In conclusion, this comprehensive analysis demonstrates that perioperative ERAS interventions significantly enhance recovery in patients undergoing medical robot-assisted stereotactic hematoma aspiration for hypertensive cerebral hemorrhage. The medical robot provides the technical precision necessary for minimally invasive evacuation, while ERAS addresses the broader physiological and psychological aspects of healing. Together, they reduce hospital stay, accelerate gastrointestinal recovery, and improve cognitive, neurological, motor, and daily living functions. As a neurosurgeon, I advocate for the integration of such multidisciplinary approaches to harness the full potential of advanced technologies like the medical robot. By prioritizing patient-centered care alongside innovation, we can achieve better outcomes and elevate the standard of neurosurgical practice.

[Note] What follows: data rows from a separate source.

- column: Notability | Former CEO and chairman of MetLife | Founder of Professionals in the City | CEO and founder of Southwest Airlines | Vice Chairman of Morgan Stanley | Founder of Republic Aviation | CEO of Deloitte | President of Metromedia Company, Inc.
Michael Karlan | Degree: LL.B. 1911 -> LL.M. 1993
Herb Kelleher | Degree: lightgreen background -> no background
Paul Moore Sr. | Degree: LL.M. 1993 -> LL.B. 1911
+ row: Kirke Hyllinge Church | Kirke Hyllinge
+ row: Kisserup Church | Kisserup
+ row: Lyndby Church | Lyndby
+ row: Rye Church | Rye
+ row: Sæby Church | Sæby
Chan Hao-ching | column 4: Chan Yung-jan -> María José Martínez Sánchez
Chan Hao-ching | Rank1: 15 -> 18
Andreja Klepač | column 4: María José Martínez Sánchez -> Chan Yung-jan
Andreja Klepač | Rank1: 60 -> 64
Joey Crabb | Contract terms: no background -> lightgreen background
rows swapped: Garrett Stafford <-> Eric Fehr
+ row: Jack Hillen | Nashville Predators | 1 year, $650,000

Reflecting on this journey, I am convinced that the future of neurosurgery lies in the synergy between robotics and holistic care models. The medical robot is not just a tool but a catalyst for redefining perioperative management. Continued research and clinical implementation will further refine these protocols, ultimately benefiting patients worldwide. The key is to maintain a focus on evidence-based practices while embracing technological advancements, ensuring that every aspect of care—from the operating room to rehabilitation—is optimized for recovery.